*Extracted data*
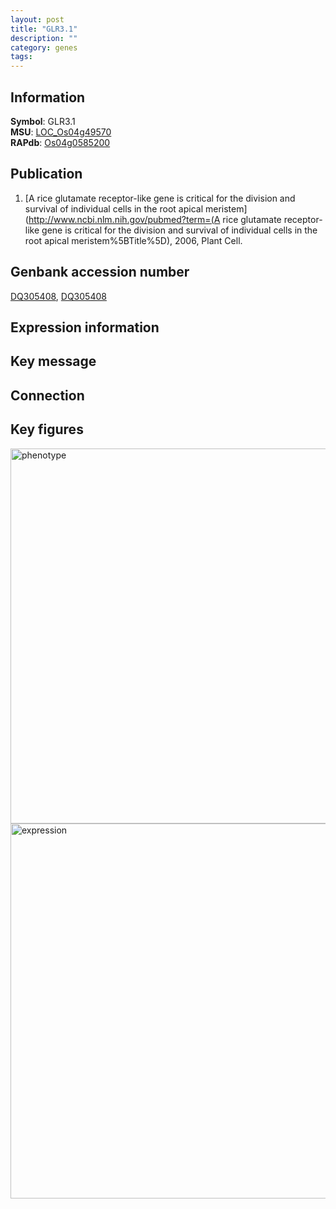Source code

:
 ```yaml
---
layout: post
title: "GLR3.1"
description: ""
category: genes
tags: 
---
```


## Information
__Symbol__: GLR3.1  
__MSU__: [LOC_Os04g49570](http://rice.plantbiology.msu.edu/cgi-bin/ORF_infopage.cgi?orf=LOC_Os04g49570)  
__RAPdb__: [Os04g0585200](http://rapdb.dna.affrc.go.jp/viewer/gbrowse_details/irgsp1?name=Os04g0585200)  

## Publication
1. [A rice glutamate receptor-like gene is critical for the division and survival of individual cells in the root apical meristem](http://www.ncbi.nlm.nih.gov/pubmed?term=(A rice glutamate receptor-like gene is critical for the division and survival of individual cells in the root apical meristem%5BTitle%5D), 2006, Plant Cell.

## Genbank accession number
[DQ305408](http://www.ncbi.nlm.nih.gov/nuccore/DQ305408), [DQ305408](http://www.ncbi.nlm.nih.gov/nuccore/DQ305408)

## Expression information

## Key message

## Connection

## Key figures
<img src="http://ricencode.github.io/images/GLR3.1.pheno.png" alt="phenotype"  style="width: 600px;"/>

<img src="http://ricencode.github.io/images/GLR3.1.exp.png" alt="expression"  style="width: 600px;"/>


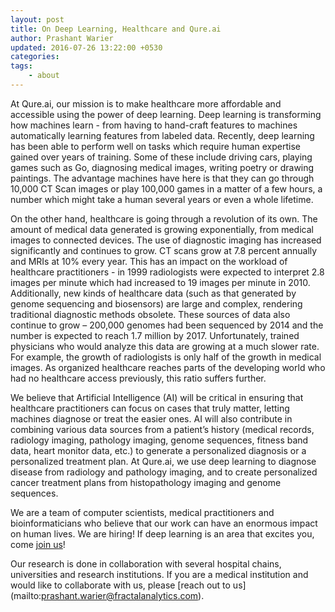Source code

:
 ```yaml
---
layout: post
title: On Deep Learning, Healthcare and Qure.ai
author: Prashant Warier
updated: 2016-07-26 13:22:00 +0530
categories:
tags:
    - about
---
```


At Qure.ai, our mission is to make healthcare more affordable and accessible using the power of deep learning. Deep learning is transforming how machines learn - from having to hand-craft features to machines automatically learning features from labeled data. Recently, deep learning has been able to perform well on tasks which require human expertise gained over years of training. Some of these include driving cars, playing games such as Go, diagnosing medical images, writing poetry or drawing paintings. The advantage machines have here is that they can go through 10,000 CT Scan images or play 100,000 games in a matter of a few hours, a number which might take a human several years or even a whole lifetime.

On the other hand, healthcare is going through a revolution of its own. The amount of medical data generated is growing exponentially, from medical images to connected devices. The use of diagnostic imaging has increased significantly and continues to grow. CT scans grow at  7.8 percent annually and  MRIs at 10% every year.  This has an impact on the workload of healthcare practitioners - in 1999 radiologists were expected to interpret 2.8 images per minute which had increased to 19 images per minute in 2010. Additionally, new kinds of healthcare data (such as that generated by genome sequencing and biosensors) are large and complex, rendering traditional diagnostic methods obsolete. These sources of data also continue to grow – 200,000 genomes had been sequenced by 2014 and the number is expected to reach 1.7 million by 2017. Unfortunately, trained physicians who would analyze this data are growing at a much slower rate. For example, the growth of radiologists is only half of the growth in medical images. As organized healthcare reaches parts of the developing world who had no healthcare access previously, this ratio suffers further.

We believe that Artificial Intelligence (AI) will be critical in ensuring that healthcare practitioners can focus on cases that truly matter, letting machines diagnose or treat the easier ones. AI will also contribute in combining various data sources from a patient’s history (medical records, radiology imaging, pathology imaging, genome sequences, fitness band data, heart monitor data, etc.) to generate a personalized diagnosis or a personalized treatment plan. At Qure.ai, we use deep learning to diagnose disease from radiology and pathology imaging, and to create personalized cancer treatment plans from histopathology imaging and genome sequences.

We are a team of computer scientists, medical practitioners and bioinformaticians who believe that our work can have an enormous impact on human lives. We are hiring! If deep learning is an area that excites you, come [join us](mailto:prashant.warier@fractalanalytics.com)!

Our research is done in collaboration with several hospital chains, universities and research institutions. If you are a medical institution and would like to collaborate with us, please [reach out to us] (mailto:prashant.warier@fractalanalytics.com).
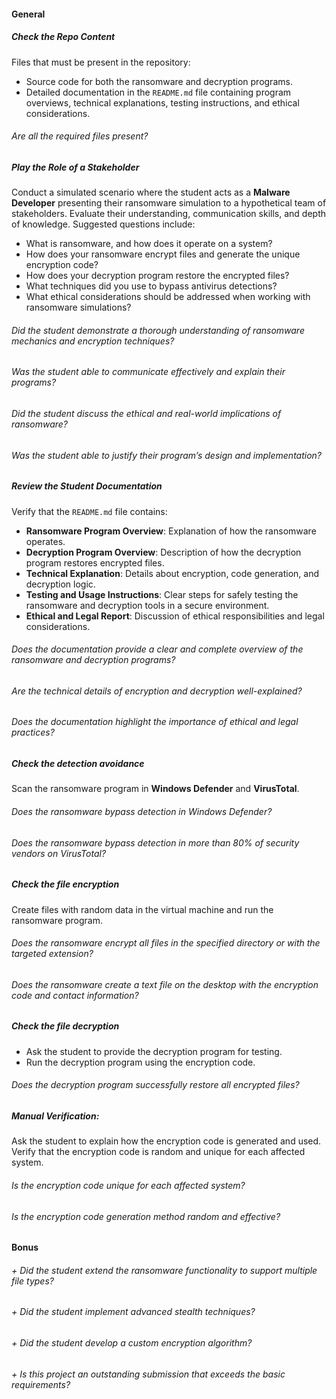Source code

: #### General

##### Check the Repo Content

Files that must be present in the repository:

- Source code for both the ransomware and decryption programs.
- Detailed documentation in the `README.md` file containing program overviews, technical explanations, testing instructions, and ethical considerations.

###### Are all the required files present?

##### Play the Role of a Stakeholder

Conduct a simulated scenario where the student acts as a **Malware Developer** presenting their ransomware simulation to a hypothetical team of stakeholders. Evaluate their understanding, communication skills, and depth of knowledge. Suggested questions include:

- What is ransomware, and how does it operate on a system?
- How does your ransomware encrypt files and generate the unique encryption code?
- How does your decryption program restore the encrypted files?
- What techniques did you use to bypass antivirus detections?
- What ethical considerations should be addressed when working with ransomware simulations?

###### Did the student demonstrate a thorough understanding of ransomware mechanics and encryption techniques?

###### Was the student able to communicate effectively and explain their programs?

###### Did the student discuss the ethical and real-world implications of ransomware?

###### Was the student able to justify their program’s design and implementation?

##### Review the Student Documentation

Verify that the `README.md` file contains:

- **Ransomware Program Overview**: Explanation of how the ransomware operates.
- **Decryption Program Overview**: Description of how the decryption program restores encrypted files.
- **Technical Explanation**: Details about encryption, code generation, and decryption logic.
- **Testing and Usage Instructions**: Clear steps for safely testing the ransomware and decryption tools in a secure environment.
- **Ethical and Legal Report**: Discussion of ethical responsibilities and legal considerations.

###### Does the documentation provide a clear and complete overview of the ransomware and decryption programs?

###### Are the technical details of encryption and decryption well-explained?

###### Does the documentation highlight the importance of ethical and legal practices?

##### Check the detection avoidance

Scan the ransomware program in **Windows Defender** and **VirusTotal**.

###### Does the ransomware bypass detection in Windows Defender?

###### Does the ransomware bypass detection in more than 80% of security vendors on VirusTotal?

##### Check the file encryption

Create files with random data in the virtual machine and run the ransomware program.

###### Does the ransomware encrypt all files in the specified directory or with the targeted extension?

###### Does the ransomware create a text file on the desktop with the encryption code and contact information?

##### Check the file decryption

- Ask the student to provide the decryption program for testing.
- Run the decryption program using the encryption code.

###### Does the decryption program successfully restore all encrypted files?

##### Manual Verification:

Ask the student to explain how the encryption code is generated and used.
Verify that the encryption code is random and unique for each affected system.

###### Is the encryption code unique for each affected system?

###### Is the encryption code generation method random and effective?

#### Bonus

###### + Did the student extend the ransomware functionality to support multiple file types?

###### + Did the student implement advanced stealth techniques?

###### + Did the student develop a custom encryption algorithm?

###### + Is this project an outstanding submission that exceeds the basic requirements?
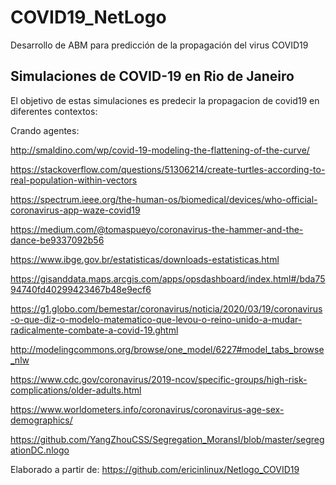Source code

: # COVID19_NetLogo
Desarrollo de ABM para predicción de la propagación del virus COVID19


## Simulaciones de COVID-19 en Rio de Janeiro
El objetivo de estas simulaciones es predecir la propagacion de covid19 en diferentes contextos: 


Crando agentes:

http://smaldino.com/wp/covid-19-modeling-the-flattening-of-the-curve/

https://stackoverflow.com/questions/51306214/create-turtles-according-to-real-population-within-vectors

https://spectrum.ieee.org/the-human-os/biomedical/devices/who-official-coronavirus-app-waze-covid19

https://medium.com/@tomaspueyo/coronavirus-the-hammer-and-the-dance-be9337092b56

https://www.ibge.gov.br/estatisticas/downloads-estatisticas.html

https://gisanddata.maps.arcgis.com/apps/opsdashboard/index.html#/bda7594740fd40299423467b48e9ecf6

https://g1.globo.com/bemestar/coronavirus/noticia/2020/03/19/coronavirus-o-que-diz-o-modelo-matematico-que-levou-o-reino-unido-a-mudar-radicalmente-combate-a-covid-19.ghtml

http://modelingcommons.org/browse/one_model/6227#model_tabs_browse_nlw

https://www.cdc.gov/coronavirus/2019-ncov/specific-groups/high-risk-complications/older-adults.html

https://www.worldometers.info/coronavirus/coronavirus-age-sex-demographics/

https://github.com/YangZhouCSS/Segregation_MoransI/blob/master/segregationDC.nlogo

Elaborado a partir de:
https://github.com/ericinlinux/Netlogo_COVID19
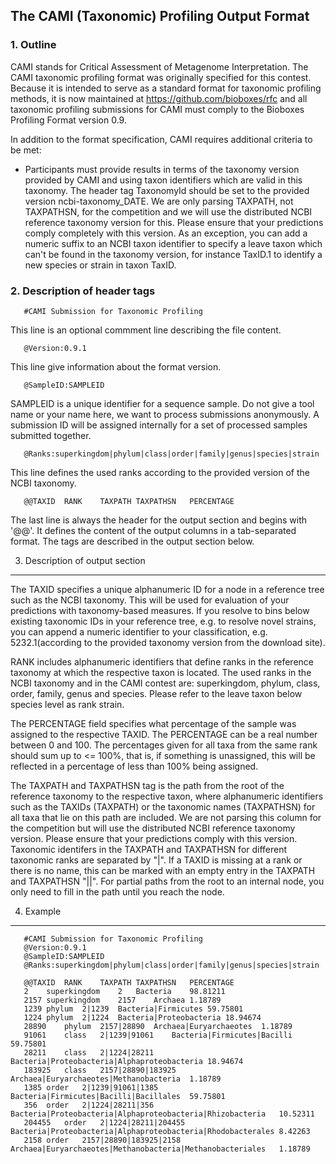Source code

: ## The CAMI (Taxonomic) Profiling Output Format 

### 1. Outline


CAMI stands for Critical Assessment of Metagenome Interpretation. The CAMI taxonomic profiling format was originally specified for this contest. Because it is intended to serve as a standard format for taxonomic profiling methods, it is now maintained at https://github.com/bioboxes/rfc and all taxonomic profiling submissions for CAMI must comply to the Bioboxes Profiling Format version 0.9.

In addition to the format specification, CAMI requires additional criteria to be met:

* Participants must provide results in terms of the taxonomy version provided by CAMI and using taxon identifiers which are valid in this taxonomy. The header tag TaxonomyId should be set to the provided version ncbi-taxonomy_DATE. We are only parsing TAXPATH, not TAXPATHSN, for the competition and we will use the distributed NCBI reference taxonomy version for this. Please ensure that your predictions comply completely with this version. As an exception, you can add a numeric suffix to an NCBI taxon identifier to specify a leave taxon which can't be found in the taxonomy version, for instance TaxID.1 to identify a new species or strain in taxon TaxID.

### 2. Description of header tags

       #CAMI Submission for Taxonomic Profiling
This line is an optional commment line describing the file content.

       @Version:0.9.1
This line give information about the format version.

       @SampleID:SAMPLEID
SAMPLEID is a unique identifier for a sequence sample. Do not give a tool name or your name here, we want to process submissions anonymously. A submission ID will be assigned internally for a set of processed samples submitted together. 

       @Ranks:superkingdom|phylum|class|order|family|genus|species|strain
This line defines the used ranks according to the provided version of the NCBI taxonomy.

       @@TAXID	RANK	TAXPATH	TAXPATHSN	PERCENTAGE	
The last line is always the header for the output section and begins with '@@'. It defines the content of the output columns in a tab-separated format. The tags are described in the output section below. 


3. Description of output section
--------------------------------

The TAXID specifies a unique alphanumeric ID for a node in a reference tree such as the NCBI taxonomy. This will be used for evaluation of your predictions with taxonomy-based measures. If you resolve to bins below existing taxonomic IDs in your reference tree, e.g. to resolve novel strains, you can append a numeric identifier to your classification, e.g. 5232.1(according to the provided taxonomy version from the download site).

RANK includes alphanumeric identifiers that define ranks in the reference taxonomy at which the respective taxon is located. The used ranks in the NCBI taxonomy and in the CAMI contest are: superkingdom, phylum, class, order, family, genus and species. Please refer to the leave taxon below species level as rank strain.

The PERCENTAGE field specifies what percentage of the sample was assigned to the respective TAXID. The PERCENTAGE can be a real number between 0 and 100. The percentages given for all taxa from the same rank should sum up to <= 100%, that is, if something is unassigned, this will be reflected in a percentage of less than 100% being assigned.

The TAXPATH and TAXPATHSN tag is the path from the root of the reference taxonomy to the respective taxon, where alphanumeric identifiers such as the TAXIDs (TAXPATH) or the taxonomic names (TAXPATHSN) for all taxa that lie on this path are included. We are not parsing this column for the competition but will use the distributed NCBI reference taxonomy version. Please ensure that your predictions comply with this version. Taxonomic identifers in the TAXPATH and TAXPATHSN for different taxonomic ranks are separated by "|". If a TAXID is missing at a rank or there is no name, this can be marked with an empty entry in the TAXPATH and TAXPATHSN "||". For partial paths from the root to an internal node, you only need to fill in the path until you reach the node. 


4. Example
----------

       #CAMI Submission for Taxonomic Profiling
       @Version:0.9.1
       @SampleID:SAMPLEID
       @Ranks:superkingdom|phylum|class|order|family|genus|species|strain
       
       @@TAXID	RANK	TAXPATH	TAXPATHSN	PERCENTAGE
       2	superkingdom	2	Bacteria	98.81211
       2157	superkingdom	2157	Archaea	1.18789
       1239	phylum	2|1239	Bacteria|Firmicutes	59.75801
       1224	phylum	2|1224	Bacteria|Proteobacteria	18.94674
       28890	phylum	2157|28890	Archaea|Euryarchaeotes	1.18789
       91061	class	2|1239|91061	Bacteria|Firmicutes|Bacilli	59.75801
       28211	class	2|1224|28211	Bacteria|Proteobacteria|Alphaproteobacteria	18.94674
       183925	class	2157|28890|183925	Archaea|Euryarchaeotes|Methanobacteria	1.18789
       1385	order	2|1239|91061|1385	Bacteria|Firmicutes|Bacilli|Bacillales	59.75801
       356	order	2|1224|28211|356	Bacteria|Proteobacteria|Alphaproteobacteria|Rhizobacteria	10.52311
       204455	order	2|1224|28211|204455	Bacteria|Proteobacteria|Alphaproteobacteria|Rhodobacterales	8.42263
       2158	order	2157|28890|183925|2158	Archaea|Euryarchaeotes|Methanobacteria|Methanobacteriales	1.18789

*Task description*
Retype, exactly and in full, the lines above from the one containing "###### Was the student able to communicate" through the one containing "- **Ethical and".

*Solution to the exercise*
###### Was the student able to communicate effectively and explain their programs?

###### Did the student discuss the ethical and real-world implications of ransomware?

###### Was the student able to justify their program’s design and implementation?

##### Review the Student Documentation

Verify that the `README.md` file contains:

- **Ransomware Program Overview**: Explanation of how the ransomware operates.
- **Decryption Program Overview**: Description of how the decryption program restores encrypted files.
- **Technical Explanation**: Details about encryption, code generation, and decryption logic.
- **Testing and Usage Instructions**: Clear steps for safely testing the ransomware and decryption tools in a secure environment.
- **Ethical and Legal Report**: Discussion of ethical responsibilities and legal considerations.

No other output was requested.